Il gip di Firenze ha revocato l’obbligo di dimora a Corleone per la primogenita del defunto capo di Cosa nostra, in vigore da gennaio. La donna, 51 anni, resta indagata insieme al marito per estorsione aggravata dal metodo mafioso.
Cade così l’ultima misura restrittiva a carico di Maria Concetta Riina, figlia di Totò Riina, morto in cella il 17 novembre 2017. Il provvedimento arriva dopo che a gennaio la misura cautelare era già stata alleggerita: dal carcere, dove si trovava insieme al marito Antonio Ciavarello, all’obbligo di dimora nel paese natale del padre.

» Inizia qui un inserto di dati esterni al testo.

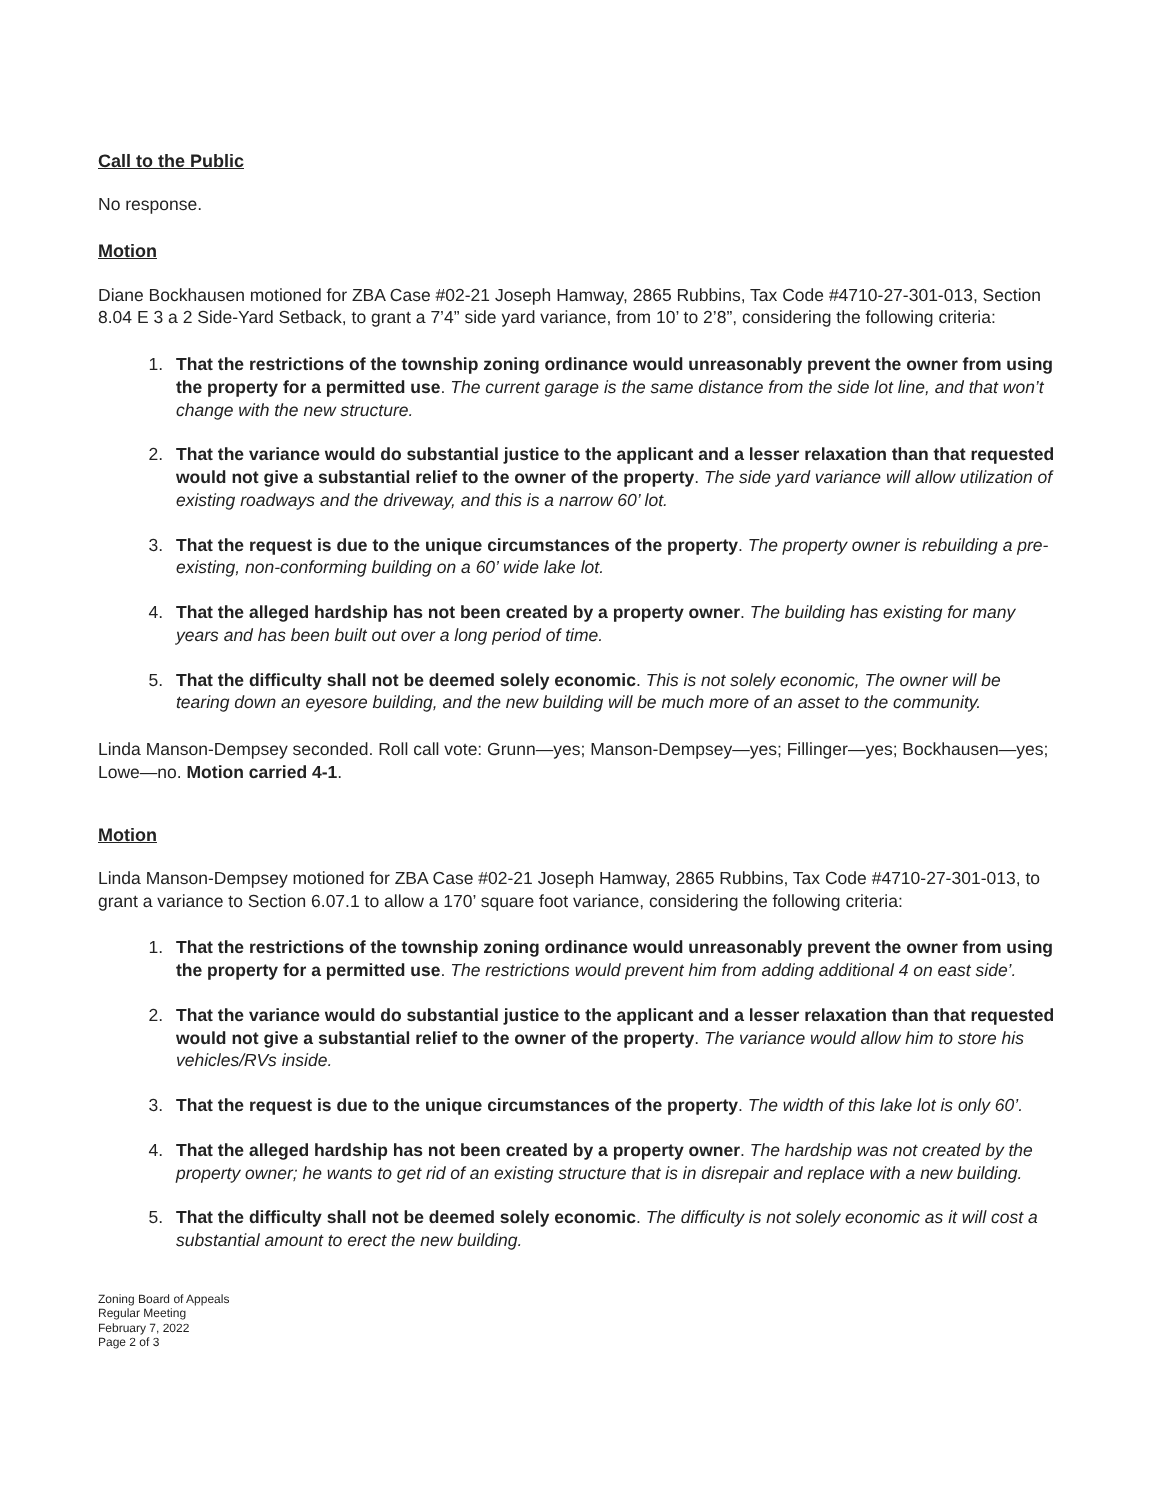Call to the Public
No response.
Motion
Diane Bockhausen motioned for ZBA Case #02-21 Joseph Hamway, 2865 Rubbins, Tax Code #4710-27-301-013, Section 8.04 E 3 a 2 Side-Yard Setback, to grant a 7’4” side yard variance, from 10’ to 2’8”, considering the following criteria:
1. That the restrictions of the township zoning ordinance would unreasonably prevent the owner from using the property for a permitted use. The current garage is the same distance from the side lot line, and that won’t change with the new structure.
2. That the variance would do substantial justice to the applicant and a lesser relaxation than that requested would not give a substantial relief to the owner of the property. The side yard variance will allow utilization of existing roadways and the driveway, and this is a narrow 60’ lot.
3. That the request is due to the unique circumstances of the property. The property owner is rebuilding a pre-existing, non-conforming building on a 60’ wide lake lot.
4. That the alleged hardship has not been created by a property owner. The building has existing for many years and has been built out over a long period of time.
5. That the difficulty shall not be deemed solely economic. This is not solely economic, The owner will be tearing down an eyesore building, and the new building will be much more of an asset to the community.
Linda Manson-Dempsey seconded. Roll call vote: Grunn—yes; Manson-Dempsey—yes; Fillinger—yes; Bockhausen—yes; Lowe—no. Motion carried 4-1.
Motion
Linda Manson-Dempsey motioned for ZBA Case #02-21 Joseph Hamway, 2865 Rubbins, Tax Code #4710-27-301-013, to grant a variance to Section 6.07.1 to allow a 170’ square foot variance, considering the following criteria:
1. That the restrictions of the township zoning ordinance would unreasonably prevent the owner from using the property for a permitted use. The restrictions would prevent him from adding additional 4 on east side’.
2. That the variance would do substantial justice to the applicant and a lesser relaxation than that requested would not give a substantial relief to the owner of the property. The variance would allow him to store his vehicles/RVs inside.
3. That the request is due to the unique circumstances of the property. The width of this lake lot is only 60’.
4. That the alleged hardship has not been created by a property owner. The hardship was not created by the property owner; he wants to get rid of an existing structure that is in disrepair and replace with a new building.
5. That the difficulty shall not be deemed solely economic. The difficulty is not solely economic as it will cost a substantial amount to erect the new building.
Zoning Board of Appeals
Regular Meeting
February 7, 2022
Page 2 of 3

Ad accogliere la richiesta della difesa è stato il giudice per le indagini preliminari del tribunale toscano, che ha ritenuto ormai attenuate le esigenze cautelari alla luce della chiusura dell’inchiesta preliminare.
Riina e il marito restano comunque sotto indagine. L’ipotesi di reato è quella di estorsione aggravata dal metodo mafioso, in un caso che riguarda due imprenditori toscani. Secondo l’accusa, la coppia avrebbe tentato di imporre loro il pizzo sfruttando il peso del cognome e la fama criminale legata al clan corleonese.
Corleone resta il filo che lega tutta la vicenda familiare. È il paese d’origine di Totò Riina e dello stesso Ciavarello, ed è dove vive ancora oggi Ninetta Bagarella, vedova del boss e madre di Maria Concetta. Quest’ultima, come i tre fratelli, era nata a Palermo mentre il padre era latitante.
Resta da capire quali sviluppi avrà l’inchiesta ora che le indagini preliminari si sono chiuse.